Estes dois arguidos terão ainda recebido indevidamente, segundo a acusação, produtos de merchandising, “como camisolas e casacos da equipa de futebol, e ainda promessa de contrato de trabalho no Museu Cosme Damião, pertencente ao Benfica, para um sobrinho de José Silva, assim como tratamento privilegiado no Estádio da Luz, designadamente acesso a espaços reservados para contacto com os jogadores da equipa principal de futebol”.

O MP concluiu que os arguidos José Silva e Júlio Loureiro fizeram uso das suas funções nos tribunais “para obter recompensas que lhes não eram devidas, sabendo assim que violavam os seus deveres legais e funcionais”.
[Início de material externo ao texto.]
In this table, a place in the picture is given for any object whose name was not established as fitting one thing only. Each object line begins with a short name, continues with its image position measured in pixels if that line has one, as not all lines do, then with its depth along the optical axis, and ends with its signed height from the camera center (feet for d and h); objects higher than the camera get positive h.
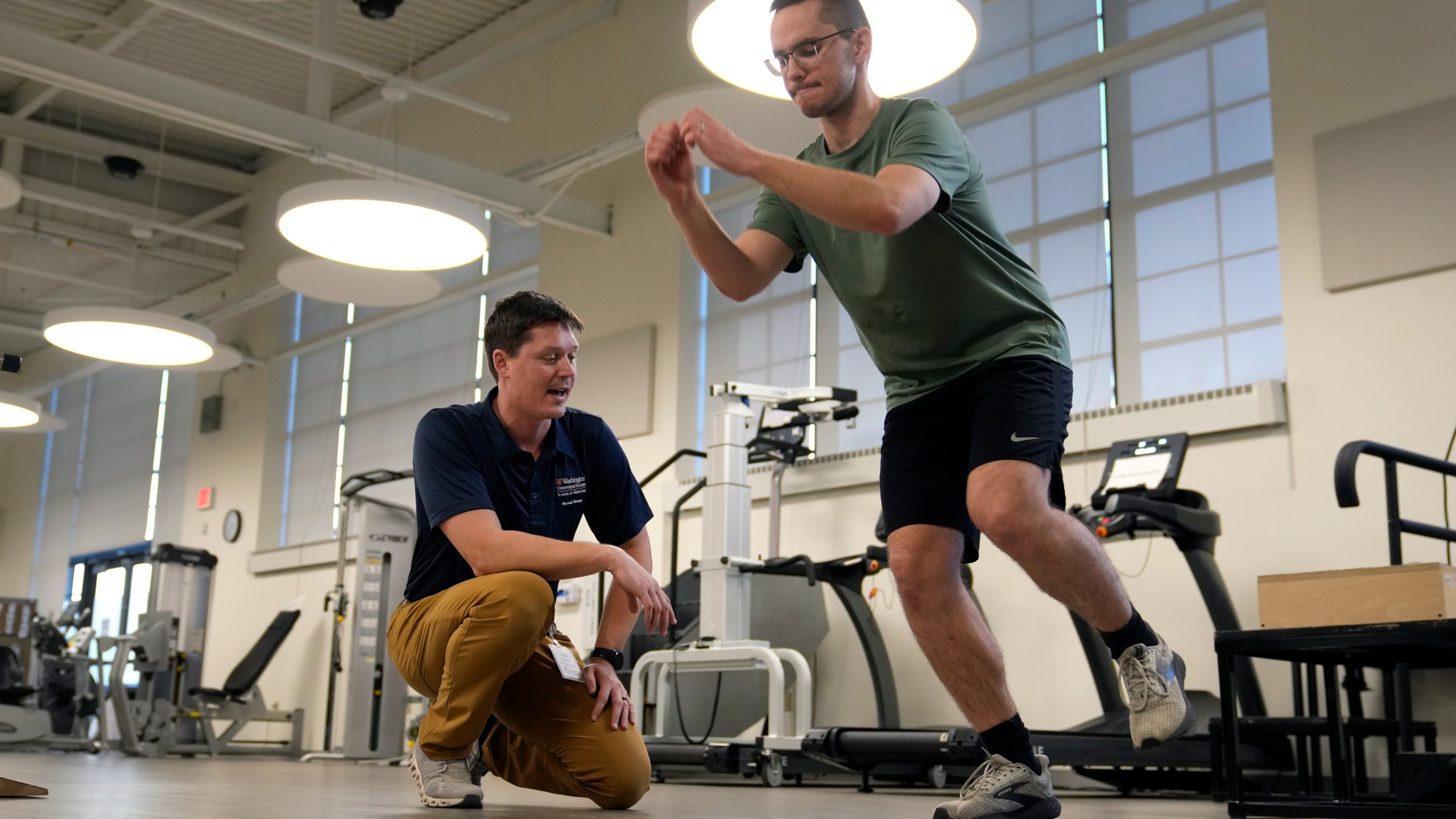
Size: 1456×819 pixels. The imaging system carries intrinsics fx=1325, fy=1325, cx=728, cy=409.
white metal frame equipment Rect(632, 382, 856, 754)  17.90 +0.73
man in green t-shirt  6.44 +1.51
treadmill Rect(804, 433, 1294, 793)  14.51 -0.86
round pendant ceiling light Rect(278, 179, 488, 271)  19.85 +6.54
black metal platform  8.04 -0.04
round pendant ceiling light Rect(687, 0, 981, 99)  15.48 +7.22
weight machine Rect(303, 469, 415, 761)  28.12 +0.15
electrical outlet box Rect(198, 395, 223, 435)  42.55 +6.94
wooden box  8.22 +0.39
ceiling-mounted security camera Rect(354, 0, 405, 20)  28.09 +13.20
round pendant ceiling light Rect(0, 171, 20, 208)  22.65 +7.48
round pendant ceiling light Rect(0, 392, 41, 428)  34.32 +5.78
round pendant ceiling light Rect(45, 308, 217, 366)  26.18 +6.09
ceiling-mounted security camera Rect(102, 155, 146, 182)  37.96 +13.19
Júlio Loureiro, acrescenta a acusação, pretendeu ainda utilizar as suas funções de observador de arbitragem, que exercia junto da Federação e da Liga Portuguesa de Futebol, “para obter proveitos para si, que sabia que não podia receber e a que não tinha direito”.

Paulo Gonçalves e a Benfica SAD bem conheciam as funções públicas exercidas pelos funcionários e bem sabiam que estes, com as condutas descritas, que, os beneficiaram, violavam os seus deveres funcionais e legais”, sublinha a acusação do DIAP de Lisboa.

O DIAP de Lisboa entende ainda que bem sabiam, Paulo Gonçalves e a Benfica SAD, “que não podiam atuar daquela forma e que as ofertas que entregavam aos funcionários [judiciais] e observador de arbitragem (…) eram contrárias às regras do funcionamento transparente dos serviços e aos deveres funcionais inerentes aos cargos” que aqueles desempenhavam.

Fizeram-no de forma a condicioná-los e, assim, a obterem informações reservadas a que não tinham direito, não se coibindo de atuar daquela forma, o que quiseram e conseguiram para benefício dos próprios”, salienta o despacho de acusação.

O Benfica reagiu em comunicado à acusação, prometendo “desmontar” as “absurdas e injustificadas imputações”.